Now that you tell the whole story, I think Writer is not the right tool for what you want. I had a similar need to print photos on a printer with paper rolls (not pre-cut sheets of paper). I used GIMP to set my pictures side by side within the width of the roll (nearly 1m!) and them print stripes of roughly 40cm (the maximum that could be fed into my manual guillotine trimmer).

The advantage of using GIMP is you can adjust picture definition & dimensions, crop and color-correct the images. You eventually fine control the inter-image margins if needed.

@Livy I have to agree wholeheartedly with @ajlittoz . Why would you ever use a text processing program (Write/Word) for image processing, especially when your document has no writing?! Do you use a wrench/spanner to drive nails into boards? If you don’t have GIMP or Photoshop (both are overkill for what you’d like to do), use MS Paint (or whatever its called these days). Or you could use LibreOffice Draw instead of Writer, which is far better suited to the job.

@gtomorrow Because I can easily preview my images on A4 size before printing. For some images, I need exact size (ie: 10cm * 8cm). I highly doubt if the programs you mentioned can print an image at a precise dimension, or they have such preview features.

@gtomorrow: good point, I completely forgot Draw for simple tasks. However, for photo job, if you want to avoid Moiré effects and other adverse artefacts, you better convert first your pictures to account for differences in dpi between the printer and the camera. You can also control quality loss, deblur and eventually enhance contours. In my case, I had to do all that because the final file size was in the range 500-800 MB. Needless to say, the printer does not understand .xcf or .psd. The file had to be .pdf which seriously inflated the original.

@Livy: GIMP is FOSS (freely downloadable) and is pixel-accurate. DPI is set independently. BUT (and this is a very big BUT), you’ll need some time before you can something useful with it. Even if all you want is positioning rectangles (your pictures) in the working area. I 'm more confident in GIMP’s ability to respect an exact image size than in LO. I had trouble with drawings (built in Draw) pasted in Writer with different dimensions (and this is the same suite!).

In GIMP, you have a zoom which is equivalent to preview. You can also set “magnetic” guide lines to reliably align your pictures. In fact, you can build a template files with all your picture positions preset and ready to accept images exactly where you desire them.

@Livy I have touched a Windows box in years, so I don’t know what capabilities Paint has for print preview but I find it hard to believe that it wouldn’t have a such a feature, basic as it may be. Regarding LibreOffice Draw, just as a test, I did exactly what you’ve been doing in Word, that is, I placed four images in place on an A4, snapped to grid, resized to exact measurements (10x8 cm) and rotated if necessary, then exported to a PDF file in high res 300 dpi…all in less time than it’s taking me to respond. The right tools for the job. But as my friend’s grandfather used to say, “You want some advice? Do what you want.”

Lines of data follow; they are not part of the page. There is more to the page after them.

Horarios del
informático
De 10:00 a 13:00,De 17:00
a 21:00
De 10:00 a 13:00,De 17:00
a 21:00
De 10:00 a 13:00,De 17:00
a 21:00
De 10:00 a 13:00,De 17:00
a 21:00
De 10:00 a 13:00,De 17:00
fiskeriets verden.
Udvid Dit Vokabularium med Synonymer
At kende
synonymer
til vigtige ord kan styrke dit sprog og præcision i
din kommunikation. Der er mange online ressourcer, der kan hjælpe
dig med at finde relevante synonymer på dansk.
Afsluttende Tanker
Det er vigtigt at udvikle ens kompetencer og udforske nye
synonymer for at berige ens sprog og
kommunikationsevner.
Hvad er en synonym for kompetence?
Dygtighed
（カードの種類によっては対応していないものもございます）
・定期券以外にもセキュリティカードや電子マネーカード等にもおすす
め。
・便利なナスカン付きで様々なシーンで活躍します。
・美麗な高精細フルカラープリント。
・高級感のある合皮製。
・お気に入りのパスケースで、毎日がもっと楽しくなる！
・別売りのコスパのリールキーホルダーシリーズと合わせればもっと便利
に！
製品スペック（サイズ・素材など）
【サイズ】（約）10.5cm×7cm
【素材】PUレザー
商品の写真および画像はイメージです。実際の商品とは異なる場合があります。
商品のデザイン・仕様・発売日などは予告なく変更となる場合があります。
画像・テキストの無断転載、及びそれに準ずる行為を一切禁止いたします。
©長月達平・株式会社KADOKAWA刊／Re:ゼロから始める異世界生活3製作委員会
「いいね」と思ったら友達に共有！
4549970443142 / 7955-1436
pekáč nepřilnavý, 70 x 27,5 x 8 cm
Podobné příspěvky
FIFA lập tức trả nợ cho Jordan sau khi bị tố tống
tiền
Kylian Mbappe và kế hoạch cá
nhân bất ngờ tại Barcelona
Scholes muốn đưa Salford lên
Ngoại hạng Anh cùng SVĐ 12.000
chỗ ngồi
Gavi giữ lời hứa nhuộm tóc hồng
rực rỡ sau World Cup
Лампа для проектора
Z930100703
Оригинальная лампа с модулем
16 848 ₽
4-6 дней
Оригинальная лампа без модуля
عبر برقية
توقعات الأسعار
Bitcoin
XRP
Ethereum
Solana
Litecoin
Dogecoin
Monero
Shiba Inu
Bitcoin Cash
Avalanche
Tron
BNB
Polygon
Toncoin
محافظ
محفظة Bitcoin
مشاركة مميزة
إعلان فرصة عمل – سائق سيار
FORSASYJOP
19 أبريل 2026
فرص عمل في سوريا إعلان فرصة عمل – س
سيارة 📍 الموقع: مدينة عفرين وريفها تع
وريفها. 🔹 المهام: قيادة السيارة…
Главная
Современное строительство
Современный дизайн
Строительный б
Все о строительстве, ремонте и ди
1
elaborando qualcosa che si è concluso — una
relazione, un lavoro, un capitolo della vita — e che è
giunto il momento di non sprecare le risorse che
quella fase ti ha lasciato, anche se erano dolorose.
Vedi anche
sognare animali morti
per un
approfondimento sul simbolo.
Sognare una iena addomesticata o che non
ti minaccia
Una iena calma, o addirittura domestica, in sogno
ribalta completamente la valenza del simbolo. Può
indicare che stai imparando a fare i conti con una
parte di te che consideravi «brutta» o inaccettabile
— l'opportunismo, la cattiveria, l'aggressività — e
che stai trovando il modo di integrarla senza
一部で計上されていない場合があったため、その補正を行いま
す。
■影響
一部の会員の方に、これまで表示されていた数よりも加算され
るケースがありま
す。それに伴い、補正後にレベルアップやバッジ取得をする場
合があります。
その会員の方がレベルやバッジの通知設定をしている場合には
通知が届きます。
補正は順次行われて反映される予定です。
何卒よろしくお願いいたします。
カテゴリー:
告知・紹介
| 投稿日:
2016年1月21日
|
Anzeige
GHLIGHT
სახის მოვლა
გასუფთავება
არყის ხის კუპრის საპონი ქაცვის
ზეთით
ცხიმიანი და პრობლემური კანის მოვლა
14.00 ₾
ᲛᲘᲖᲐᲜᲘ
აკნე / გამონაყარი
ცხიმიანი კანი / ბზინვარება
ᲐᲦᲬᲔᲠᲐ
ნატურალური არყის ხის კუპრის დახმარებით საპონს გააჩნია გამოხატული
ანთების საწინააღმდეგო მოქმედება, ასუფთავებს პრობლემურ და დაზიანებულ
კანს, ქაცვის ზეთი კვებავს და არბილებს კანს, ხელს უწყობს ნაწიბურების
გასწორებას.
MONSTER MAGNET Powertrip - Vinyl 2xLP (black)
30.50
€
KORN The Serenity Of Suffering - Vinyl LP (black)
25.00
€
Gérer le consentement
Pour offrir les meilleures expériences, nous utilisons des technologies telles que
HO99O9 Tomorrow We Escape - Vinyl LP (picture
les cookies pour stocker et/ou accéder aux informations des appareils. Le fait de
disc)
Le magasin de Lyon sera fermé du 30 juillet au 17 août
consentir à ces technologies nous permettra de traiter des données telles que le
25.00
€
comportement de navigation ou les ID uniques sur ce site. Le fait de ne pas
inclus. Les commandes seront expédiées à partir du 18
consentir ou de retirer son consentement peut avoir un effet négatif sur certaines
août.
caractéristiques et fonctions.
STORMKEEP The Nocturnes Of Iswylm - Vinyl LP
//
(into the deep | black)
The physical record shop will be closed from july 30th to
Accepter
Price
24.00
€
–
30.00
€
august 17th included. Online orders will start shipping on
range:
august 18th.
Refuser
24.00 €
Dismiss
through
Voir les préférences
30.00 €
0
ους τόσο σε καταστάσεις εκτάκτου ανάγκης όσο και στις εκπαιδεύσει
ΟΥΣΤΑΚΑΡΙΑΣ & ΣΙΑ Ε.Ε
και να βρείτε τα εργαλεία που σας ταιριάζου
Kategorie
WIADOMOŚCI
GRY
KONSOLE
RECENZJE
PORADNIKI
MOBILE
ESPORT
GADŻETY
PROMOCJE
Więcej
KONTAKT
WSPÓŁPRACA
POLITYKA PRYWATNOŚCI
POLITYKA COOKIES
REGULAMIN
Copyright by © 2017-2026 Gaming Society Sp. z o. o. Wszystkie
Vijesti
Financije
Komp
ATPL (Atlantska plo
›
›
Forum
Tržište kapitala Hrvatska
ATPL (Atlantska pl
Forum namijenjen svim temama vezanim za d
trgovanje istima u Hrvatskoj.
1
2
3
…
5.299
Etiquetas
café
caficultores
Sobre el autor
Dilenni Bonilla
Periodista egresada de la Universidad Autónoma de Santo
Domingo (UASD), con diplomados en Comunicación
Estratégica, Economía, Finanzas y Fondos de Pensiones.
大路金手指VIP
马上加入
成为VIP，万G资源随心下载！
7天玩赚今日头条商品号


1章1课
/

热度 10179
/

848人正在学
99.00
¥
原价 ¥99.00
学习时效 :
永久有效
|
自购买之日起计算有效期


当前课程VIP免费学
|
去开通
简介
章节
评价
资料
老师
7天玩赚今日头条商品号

@Livy I will admit, if I read your original question correctly, is that LibreOffice Draw won’t import multiple images and automatically place them on a page…so, y’know…that’s that.

@ajlittoz as far as GIMP goes, again you’re absolutely correct BUT I still say in this case it’s killing flies with hand grenades. For the job you described, 100x40cm, avoiding moires, etc etc, yeah, ok. But Livy’s just putting as many images that will fit on an A4. Don’t overthink it! :slight_smile: GOOD NIGHT EVERYBODY!

GIMP is really complicated for my task. I tried to create grid and snap the image to grid… well, it is even more time consuming than dragging the image in Libre Writer itself. Besides, the print preview function is terrible, or maybe it is too hard to use and I don’t know how to use it properly yet. Looks like I have to stick with Microsoft Office this time.